Mom made good pancakes.

Basic pancakes that we ALL enjoyed. Sometimes she’d add a side of bacon and eggs to these good pancakes. Sometimes just pancakes with butter and syrup or sugar. A childhood memory of mine is when she’d add things into the pancake batter as they were on the griddle. Bacon, ham, berries – you get the idea. Good pancakes.

Mom also made GREAT pancakes.

YEAST pancakes or SOURDOUGH pancakes. As you might envision… these were the next best thing to HOT FRESH HOMEMADE BREAD…. ultra yummy.

Again, sometimes with just butter and syrup or sugar (and cinnamon). Other times, a side of bacon and eggs. GREAT pancakes.

While I do like pancakes, I don’t care for boring, average or less than average pancakes. Mom spoiled me that way. For that I am thankful.

When I make pancakes they are NEVER ordinary. I always put extras in the batter, add to the recipe in some form….. or, I don’t make pancakes at all.

I always add something…. chopped nuts, oatmeal, berries… something.

And I do not use white flour as the only flour ingredient. Many of times I don’t use white flour at all. I usually use a combination of oat flour and whole wheat along with the other additives.

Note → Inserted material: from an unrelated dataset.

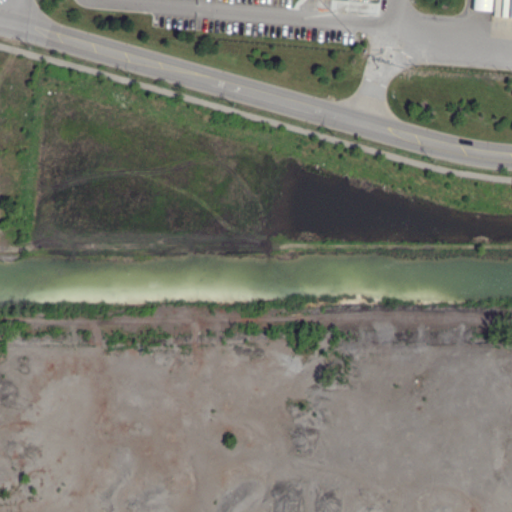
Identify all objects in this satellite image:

Last Friday I had planned to make banana pancakes for Sunday breakfast. Thanks to a couple of spotted bananas that I won’t eat unless they would be cooked in something (and not too often then). Yet, my husband had other ideas for those bananas. He ate one with his breakfast on Saturday and one for a snack later in the evening. OOPS… there went my new experimental pancake idea. Yes, I would have simply made up the concoction based on an average pancake recipe.

Mom always knew how to ‘adjust’ so I took a page from her book. “What type of flavor will complement the Marrionberries?” Jeff had not eaten the frozen Marrionberries…. he knows better… he can have ALL the spotted bananas he wants, but don’t eat all the Marrionberries!!!  🙂

Earlier last week I had spied some recipes putting lemon and blueberries together. That sounded like a GREAT idea. Yet, a couple of weeks ago I had made blueberry pancakes. Besides I had my taste buds set on Marrionberries. I had thought of the lemon flavor…. then it hit me. Recently I had made some Lemon Pepper Cookies. So off I went.

Basic pancake recipe – omit white flour, substitute half oat flour and half whole wheat flour and add a tablespoon of yellow cornmeal. Add 1-2 teaspoons of Lemon Extract and some Fresh Cracked Black Pepper. Griddle ’em up. Assemble. Enjoy!!!